Quite a lot of people played ours and gave very nice feedback. They had fun, like our playtesters.
Then, rankings were revealed.
With 38 ratings, we reached #1196 and #1705, for the Creativity and Enjoyment criteria respectively, both being our north stars for the development.
In retrospective, it was very good for our first jam as a team. Myself, I was a bit disappointed.
But next, I played the top games of each category. And most of them were very good.
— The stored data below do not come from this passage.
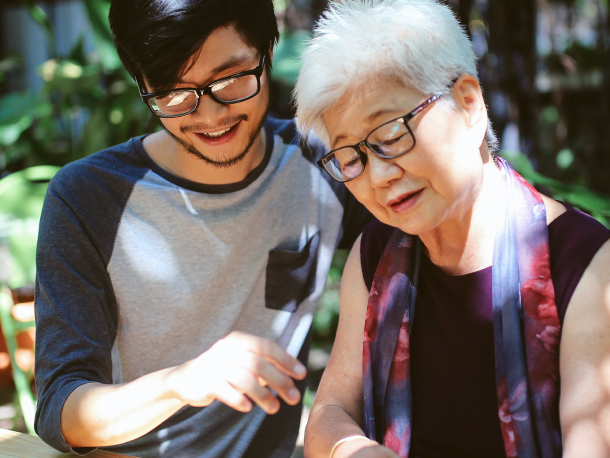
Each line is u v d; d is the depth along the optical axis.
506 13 2.74
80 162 1.25
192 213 1.26
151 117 1.80
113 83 3.57
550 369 0.92
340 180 1.00
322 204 1.38
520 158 2.39
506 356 0.95
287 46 2.91
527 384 0.93
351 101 0.91
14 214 2.23
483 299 1.01
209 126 1.12
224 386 0.83
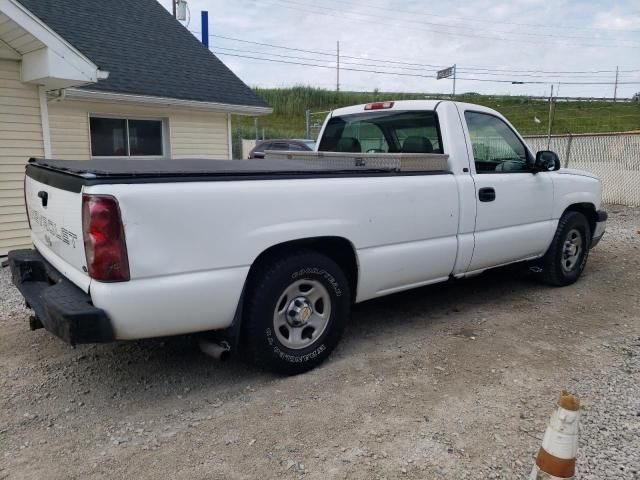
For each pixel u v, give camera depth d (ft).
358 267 12.73
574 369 12.44
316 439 9.48
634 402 10.80
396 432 9.71
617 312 16.67
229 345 10.89
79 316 9.02
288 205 11.20
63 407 10.62
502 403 10.82
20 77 24.85
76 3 39.52
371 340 14.16
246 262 10.66
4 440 9.44
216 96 37.27
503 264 16.99
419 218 13.78
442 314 16.33
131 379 11.89
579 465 8.73
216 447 9.23
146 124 35.94
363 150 17.65
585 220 19.61
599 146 46.44
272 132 105.50
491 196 15.67
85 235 9.30
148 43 39.91
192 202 9.85
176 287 9.75
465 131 15.39
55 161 13.00
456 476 8.51
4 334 14.49
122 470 8.60
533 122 94.48
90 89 30.37
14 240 25.73
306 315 11.85
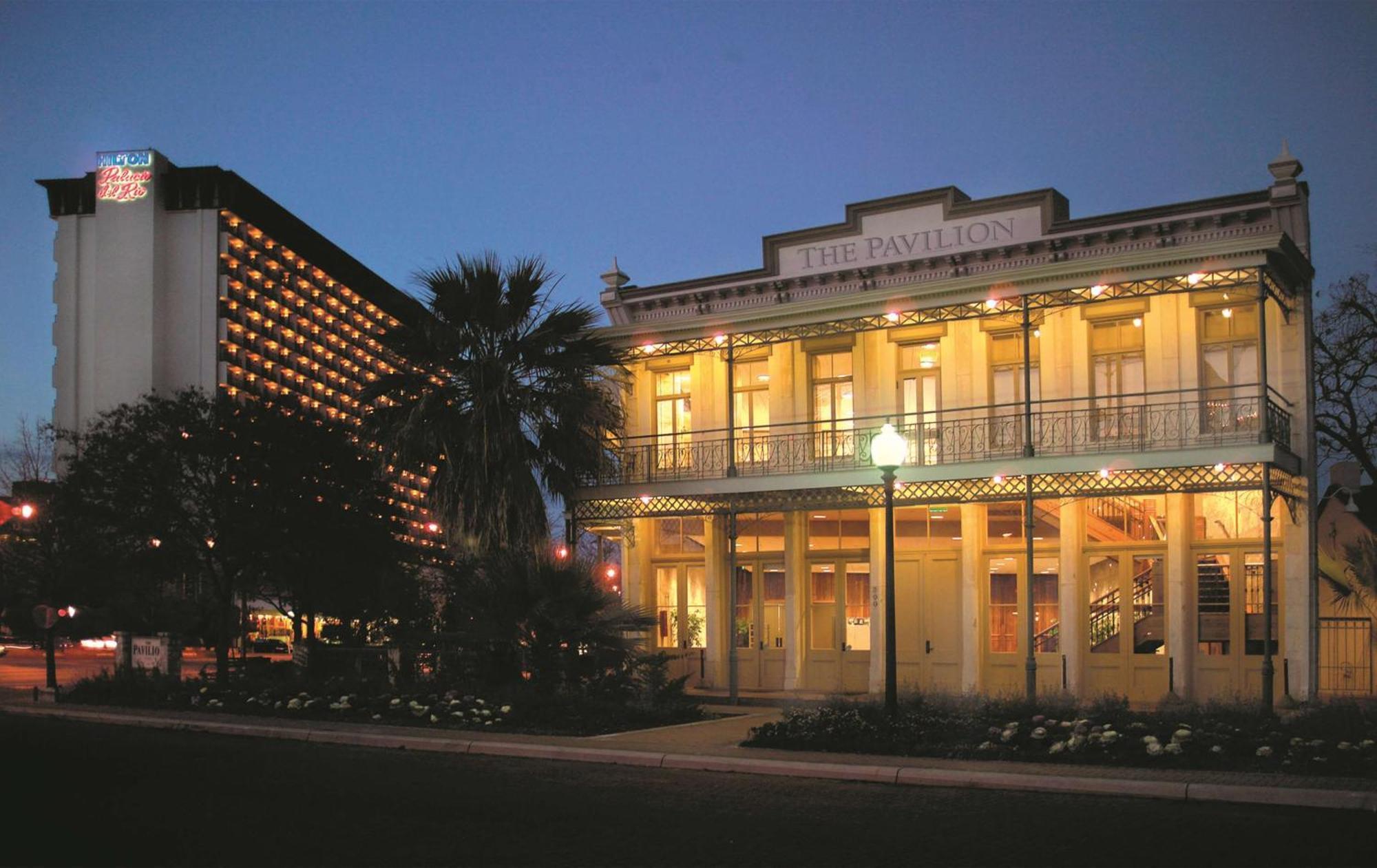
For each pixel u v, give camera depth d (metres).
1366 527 24.95
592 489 25.72
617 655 20.28
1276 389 21.09
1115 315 22.34
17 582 34.66
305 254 107.94
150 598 38.50
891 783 13.13
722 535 26.34
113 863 8.97
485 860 9.19
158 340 94.06
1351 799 11.08
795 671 24.97
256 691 21.69
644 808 11.56
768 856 9.34
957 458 23.27
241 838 9.96
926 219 24.78
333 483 26.73
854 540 25.14
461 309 25.02
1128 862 8.98
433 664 22.72
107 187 94.88
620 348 25.83
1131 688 21.80
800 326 23.55
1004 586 23.36
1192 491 20.09
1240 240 19.27
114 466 24.73
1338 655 23.05
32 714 21.70
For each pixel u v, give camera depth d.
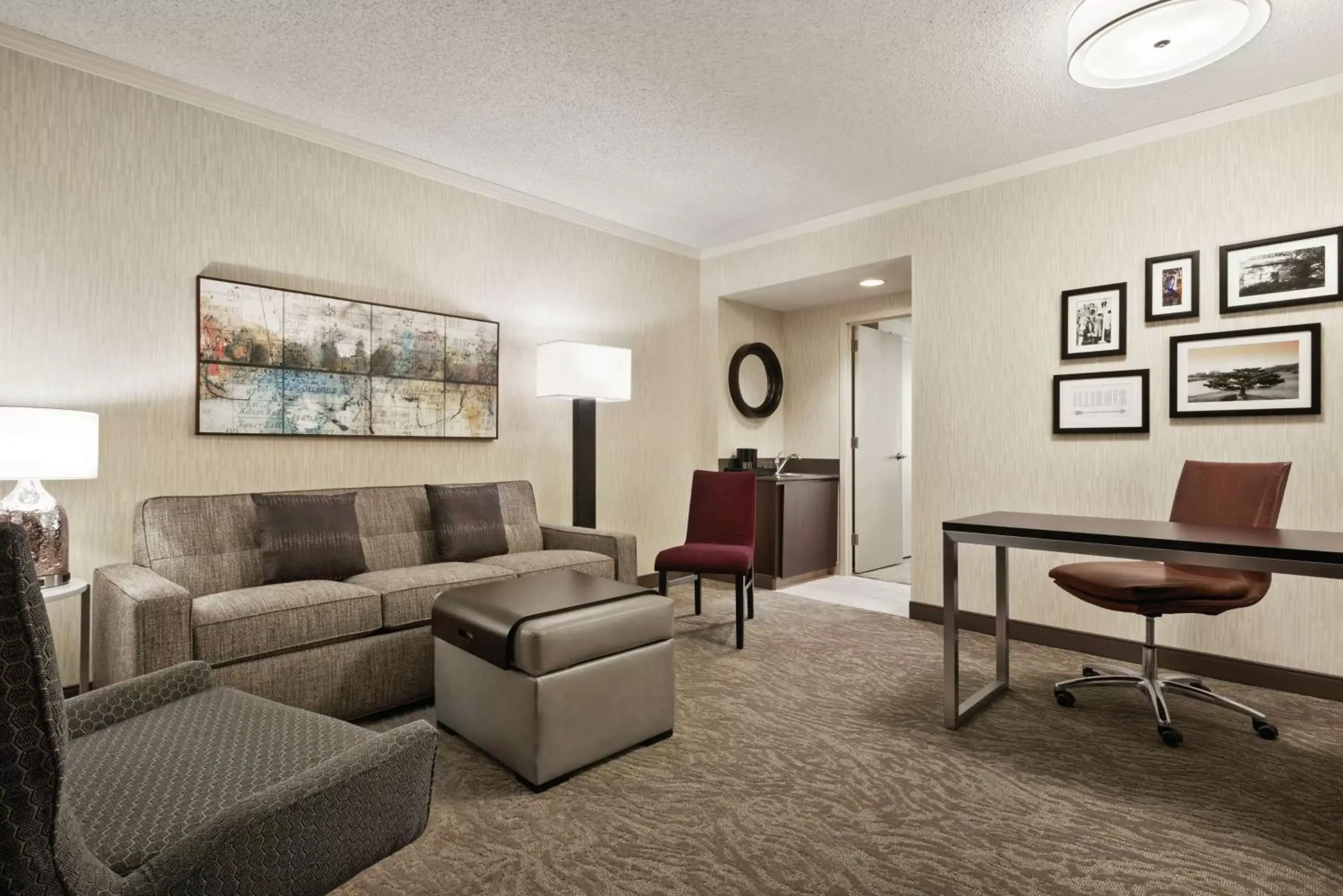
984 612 3.66
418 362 3.53
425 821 1.16
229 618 2.16
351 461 3.31
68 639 2.54
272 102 2.96
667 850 1.65
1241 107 2.92
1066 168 3.41
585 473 4.01
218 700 1.42
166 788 1.06
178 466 2.79
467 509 3.31
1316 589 2.73
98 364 2.60
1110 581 2.40
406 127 3.21
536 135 3.29
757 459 5.27
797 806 1.85
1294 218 2.79
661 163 3.60
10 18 2.35
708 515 3.96
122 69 2.64
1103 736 2.30
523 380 4.05
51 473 2.13
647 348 4.81
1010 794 1.91
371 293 3.39
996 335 3.64
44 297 2.48
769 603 4.36
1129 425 3.20
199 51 2.57
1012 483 3.58
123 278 2.66
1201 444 3.02
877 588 4.88
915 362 3.96
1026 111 3.01
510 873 1.56
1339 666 2.68
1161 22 2.17
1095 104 2.95
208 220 2.88
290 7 2.31
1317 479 2.74
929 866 1.58
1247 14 2.13
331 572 2.75
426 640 2.62
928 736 2.30
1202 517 2.58
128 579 2.24
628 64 2.67
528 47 2.55
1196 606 2.28
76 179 2.55
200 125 2.86
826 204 4.22
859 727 2.39
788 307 5.53
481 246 3.85
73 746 1.19
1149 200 3.16
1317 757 2.14
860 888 1.50
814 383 5.60
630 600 2.26
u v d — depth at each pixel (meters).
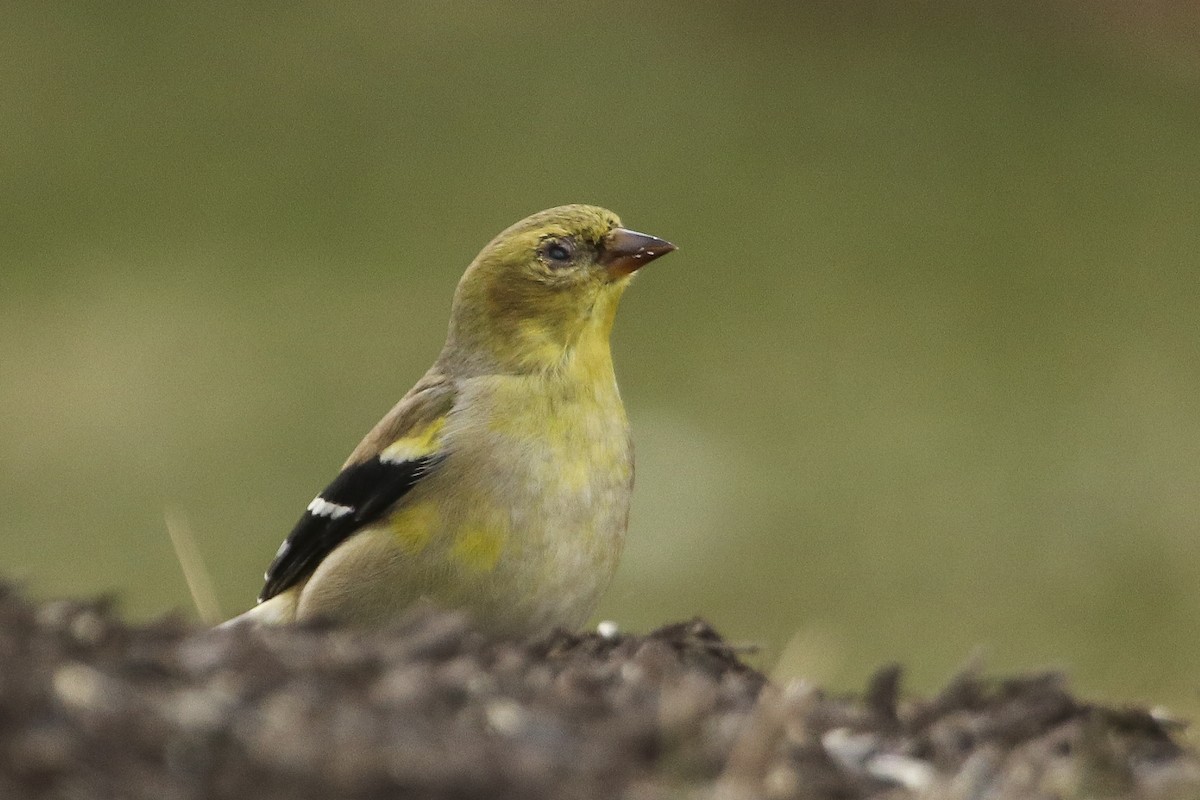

Moreover, they were often made by a solo participant!
Key takeaways
Let’s sumup with no particular order what I’ve learned from this project:
- I love working as a team to release something bigger than what I could have made alone.
- Rigorous planning and task management is compulsory to create something in so little time.
- Playtests are incredible, even for game jams.
- Art is important, but juicy feedback is a lot responsible for the “finished-game” look.
- You’re quicker when you practised your tools before the jam.
- I love making games, and want to focus on that for the long-term.
And now?
We were all very happy of our experience, which was a first thing for nearly everyone.
Azarom and Booalban thought that the idea couldn’t be easily expanded in a fuller, maybe commercial, game.
So they won’t work on it anymore, but were eager to jam again!
As for me, I thought there was a Papers, Please like potential in this (yes, I’m not known for my humbleness I’m afraid).
We could improve the alienating job feeling, take the rogue-lite route with upgrades and randomness and deepen the gameplay with some mechanics we ditched to save time.
I also wanted to improve the “art” by giving proper textures to the trains and rails.
Finally, as a nerdy-challenge, I wanted to try refactoring our spaghetti code (basically, everything is a mess and we kept adding things in the cracks, but that’s normal for a prototype), to practise making good architectured games (for future, bigger projects!).
Will I do it? Not so sure. But I won’t stop making games!